Fetch one event/packet from the server, return error on failure. On
error, ~rpl->size == -1~ and ~rpl->buffer~ is undefined. On success,
~rpl->size~ give the number of bytes read and ~rpl->buffer~ point to
the retrieved bytes.

No separate error function is defined since ~mysql_error~ will contain
the error on failure.

Use-cases 
==========

This contain a rough draft of use-cases showing how the interface is
intended to be used.

__Exercise instructions__.
1. Answer from the event-fetching text:
(a) What value does ~rpl->size~ hold on error?
(b) Why is no separate error function defined?
(c) What does the Use-cases section contain?
2. List every distinct name that the event-fetching text sets off with tildes.
3. Pick up the event-fetching text after its last sentence and continue it.
The items after this point are separate material, unrelated to the event-fetching text.

__Extracted data__.

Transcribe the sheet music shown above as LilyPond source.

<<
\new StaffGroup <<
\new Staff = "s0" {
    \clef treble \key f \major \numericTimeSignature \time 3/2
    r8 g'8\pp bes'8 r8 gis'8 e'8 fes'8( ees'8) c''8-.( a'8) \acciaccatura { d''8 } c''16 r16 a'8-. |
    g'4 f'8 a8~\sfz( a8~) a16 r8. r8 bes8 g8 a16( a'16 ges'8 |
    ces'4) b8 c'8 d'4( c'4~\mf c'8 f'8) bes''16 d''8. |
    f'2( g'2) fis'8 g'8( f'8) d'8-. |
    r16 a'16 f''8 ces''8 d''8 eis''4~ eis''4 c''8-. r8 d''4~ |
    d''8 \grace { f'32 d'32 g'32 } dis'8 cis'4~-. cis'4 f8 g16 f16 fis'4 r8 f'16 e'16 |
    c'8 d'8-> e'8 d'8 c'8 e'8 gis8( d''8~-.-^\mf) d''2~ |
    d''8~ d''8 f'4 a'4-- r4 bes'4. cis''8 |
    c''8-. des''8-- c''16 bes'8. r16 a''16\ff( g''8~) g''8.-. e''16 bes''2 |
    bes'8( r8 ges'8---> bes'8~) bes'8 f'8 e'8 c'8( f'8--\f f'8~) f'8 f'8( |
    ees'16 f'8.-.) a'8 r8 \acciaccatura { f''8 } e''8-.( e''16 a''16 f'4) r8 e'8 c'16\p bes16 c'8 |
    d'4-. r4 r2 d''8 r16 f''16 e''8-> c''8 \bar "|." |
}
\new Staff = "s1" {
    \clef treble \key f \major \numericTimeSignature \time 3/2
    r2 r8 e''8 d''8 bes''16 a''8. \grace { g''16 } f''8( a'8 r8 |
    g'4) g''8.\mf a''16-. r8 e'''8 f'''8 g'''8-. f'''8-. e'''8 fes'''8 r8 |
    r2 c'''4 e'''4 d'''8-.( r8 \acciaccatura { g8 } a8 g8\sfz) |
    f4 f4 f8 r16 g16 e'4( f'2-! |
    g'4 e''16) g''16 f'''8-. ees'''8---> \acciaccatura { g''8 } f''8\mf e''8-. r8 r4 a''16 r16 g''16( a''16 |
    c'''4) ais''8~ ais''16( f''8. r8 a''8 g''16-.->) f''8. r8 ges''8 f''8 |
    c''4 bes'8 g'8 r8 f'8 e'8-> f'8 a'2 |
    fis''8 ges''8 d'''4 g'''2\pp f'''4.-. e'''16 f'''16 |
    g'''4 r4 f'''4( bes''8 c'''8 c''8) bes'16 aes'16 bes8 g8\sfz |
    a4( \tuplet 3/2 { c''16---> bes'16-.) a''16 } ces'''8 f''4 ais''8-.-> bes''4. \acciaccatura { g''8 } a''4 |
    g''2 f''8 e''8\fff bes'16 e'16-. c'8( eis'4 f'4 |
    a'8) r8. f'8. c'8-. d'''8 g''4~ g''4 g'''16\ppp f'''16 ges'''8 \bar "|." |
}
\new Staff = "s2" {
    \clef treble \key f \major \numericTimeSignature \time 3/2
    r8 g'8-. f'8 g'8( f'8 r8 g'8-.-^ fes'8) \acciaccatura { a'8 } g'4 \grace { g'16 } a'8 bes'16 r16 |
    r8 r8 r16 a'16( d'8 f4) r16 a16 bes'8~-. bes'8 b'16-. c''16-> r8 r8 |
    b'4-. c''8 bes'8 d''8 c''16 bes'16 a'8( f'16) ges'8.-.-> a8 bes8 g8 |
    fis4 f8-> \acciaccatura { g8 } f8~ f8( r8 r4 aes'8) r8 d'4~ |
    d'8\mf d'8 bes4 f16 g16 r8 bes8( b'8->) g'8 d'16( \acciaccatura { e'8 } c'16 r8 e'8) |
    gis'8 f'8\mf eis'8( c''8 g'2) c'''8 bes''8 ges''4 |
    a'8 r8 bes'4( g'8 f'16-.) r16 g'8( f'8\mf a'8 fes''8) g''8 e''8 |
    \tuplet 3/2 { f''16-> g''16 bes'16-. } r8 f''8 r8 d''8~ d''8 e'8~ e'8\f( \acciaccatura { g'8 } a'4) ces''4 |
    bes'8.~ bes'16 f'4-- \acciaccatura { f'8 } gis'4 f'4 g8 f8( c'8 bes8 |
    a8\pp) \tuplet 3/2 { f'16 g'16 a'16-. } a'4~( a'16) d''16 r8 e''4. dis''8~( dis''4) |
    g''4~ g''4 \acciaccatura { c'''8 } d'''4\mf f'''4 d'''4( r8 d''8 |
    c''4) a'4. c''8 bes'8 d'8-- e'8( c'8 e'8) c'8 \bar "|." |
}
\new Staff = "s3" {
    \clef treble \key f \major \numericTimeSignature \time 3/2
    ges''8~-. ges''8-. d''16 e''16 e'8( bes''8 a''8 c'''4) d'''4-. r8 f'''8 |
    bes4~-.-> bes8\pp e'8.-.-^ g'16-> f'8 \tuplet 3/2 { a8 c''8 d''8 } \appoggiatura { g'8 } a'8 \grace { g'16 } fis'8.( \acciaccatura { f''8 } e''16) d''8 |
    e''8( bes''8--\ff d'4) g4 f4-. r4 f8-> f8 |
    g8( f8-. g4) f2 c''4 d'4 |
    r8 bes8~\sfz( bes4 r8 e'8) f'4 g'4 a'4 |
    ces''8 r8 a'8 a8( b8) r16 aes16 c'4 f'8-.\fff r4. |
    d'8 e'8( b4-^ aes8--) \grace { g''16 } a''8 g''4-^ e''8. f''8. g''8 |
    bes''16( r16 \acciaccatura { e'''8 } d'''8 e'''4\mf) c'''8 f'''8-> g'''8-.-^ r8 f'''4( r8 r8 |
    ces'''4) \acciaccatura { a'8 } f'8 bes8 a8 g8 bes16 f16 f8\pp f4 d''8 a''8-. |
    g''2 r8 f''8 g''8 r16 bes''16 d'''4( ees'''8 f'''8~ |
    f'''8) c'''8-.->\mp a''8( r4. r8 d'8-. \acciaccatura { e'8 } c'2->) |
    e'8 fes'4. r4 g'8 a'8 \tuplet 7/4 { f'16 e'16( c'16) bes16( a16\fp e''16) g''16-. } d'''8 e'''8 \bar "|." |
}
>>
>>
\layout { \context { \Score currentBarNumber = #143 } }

__Final results__.
1.
(a) -1
(b) Because ~mysql_error~ will contain the error on failure.
(c) A rough draft of use-cases showing how the interface is intended to be used.

2.
rpl->size
rpl->buffer
mysql_error

3.
Open a stream and start reading from the beginning:

  MYSQL *mysql = mysql_init(NULL);
  char logfile[64];
  MYSQL_RPL stream = { logfile, 4 };
  
  /* Open a new connection to the server */
  mysql_real_connect(con, "localhost", "root", "root_pswd", NULL, 0, NULL, 0);
  
  /* Figure out what binary log file is the oldest one */
  mysql_query(mysql, "SHOW BINARY LOGS");
  MYSQL_RES *result = mysql_store_result(mysql);
  MYSQL_ROW row = mysql_fetch_row(result);
  strcpy(logfile, row[0]);
  mysql_free_result(result);
  
  /* Open a replication stream and start reading */
  if (mysql_binlog_open(mysql, &stream)) {
    fprintf(stderr, "Error: %s\n", mysql_error(mysql));
    exit(1);
  } else {
    while (mysql_binlog_fetch(stream) != 0)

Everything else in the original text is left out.